Katya Katya Shehurina
- Industry: Fashion
- Founded: 2007
- Founder: Katya Shehurina
- Headquarters: Riga, Latvia
- Area served: Asia, Europe, Middle East, US, Australia
- Products: Clothing, accessories
- Website: www.shehurina.com

= Katya Katya Shehurina =

Fashion brand

Katya Katya Shehurina is a fashion brand that specializes in evening gowns, wedding dresses and fashion accessories. Originally based in Latvia, the brand has gained recognition around the world, especially in Europe.

Katya Shehurina, the fashion designer for Katya Katya Shehurina, uses lace elements, exclusive fabrics, floating silk, natural fur, and handmade embroidery details.

==History==
Katya Shehurina graduated from Esmod, a fashion design school in Paris, in 2007. Taking into account her earlier experience gained from famous French designers such as Nicolas Fafiotte and David Purves, she returned to Latvia and created her own brand in 2007.

In the early stages of the company, Katya released both pret-a-porter collections and couture clothes. Now twice a year on Riga Fashion Week, the brand presents new collections with evening and wedding dresses.
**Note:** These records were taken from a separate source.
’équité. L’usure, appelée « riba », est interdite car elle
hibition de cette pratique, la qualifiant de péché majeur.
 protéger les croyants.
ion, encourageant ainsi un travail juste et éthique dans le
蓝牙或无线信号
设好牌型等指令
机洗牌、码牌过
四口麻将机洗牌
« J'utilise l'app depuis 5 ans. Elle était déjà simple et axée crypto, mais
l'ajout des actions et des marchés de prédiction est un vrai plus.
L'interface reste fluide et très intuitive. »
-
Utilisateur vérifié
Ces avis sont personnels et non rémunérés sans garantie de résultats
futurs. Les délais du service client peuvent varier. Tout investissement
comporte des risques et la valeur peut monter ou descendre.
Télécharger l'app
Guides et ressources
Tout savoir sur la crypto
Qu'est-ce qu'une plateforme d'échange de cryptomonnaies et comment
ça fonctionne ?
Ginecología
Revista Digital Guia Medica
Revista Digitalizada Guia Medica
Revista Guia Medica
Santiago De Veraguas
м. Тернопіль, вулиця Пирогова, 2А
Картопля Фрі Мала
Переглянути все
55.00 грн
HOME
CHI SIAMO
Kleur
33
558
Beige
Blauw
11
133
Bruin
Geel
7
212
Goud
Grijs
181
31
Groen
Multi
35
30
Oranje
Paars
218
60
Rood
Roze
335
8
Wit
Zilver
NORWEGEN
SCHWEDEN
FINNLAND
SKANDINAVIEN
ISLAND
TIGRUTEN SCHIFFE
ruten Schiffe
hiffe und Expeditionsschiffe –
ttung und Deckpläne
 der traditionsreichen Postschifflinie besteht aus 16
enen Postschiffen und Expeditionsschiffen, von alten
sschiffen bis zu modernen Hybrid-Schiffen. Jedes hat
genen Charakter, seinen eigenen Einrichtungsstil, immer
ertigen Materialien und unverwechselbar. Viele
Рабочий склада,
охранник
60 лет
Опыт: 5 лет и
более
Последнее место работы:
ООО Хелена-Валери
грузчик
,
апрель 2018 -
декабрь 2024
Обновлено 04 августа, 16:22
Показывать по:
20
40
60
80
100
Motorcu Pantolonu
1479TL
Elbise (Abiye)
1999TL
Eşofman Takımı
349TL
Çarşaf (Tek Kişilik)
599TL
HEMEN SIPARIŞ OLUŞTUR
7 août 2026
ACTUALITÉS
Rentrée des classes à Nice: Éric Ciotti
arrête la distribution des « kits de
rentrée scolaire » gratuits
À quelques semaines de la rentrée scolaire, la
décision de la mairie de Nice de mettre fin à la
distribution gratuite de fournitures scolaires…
In early 2011, the brand opened an independent boutique in London.

==In media==
In summer 2012 Nelly Furtado and Melanie C wore "Loise", a black lace dress from the collection. Jessie J wore "Pinot Noir" on The X Factor in 2011. Jacqueline Jossa also wore this dress to the National TV Awards in January 2012. Tara Palmer-Tomkinson, an English "it girl" wore the dress in a January 2012 issue of Hello! Magazine.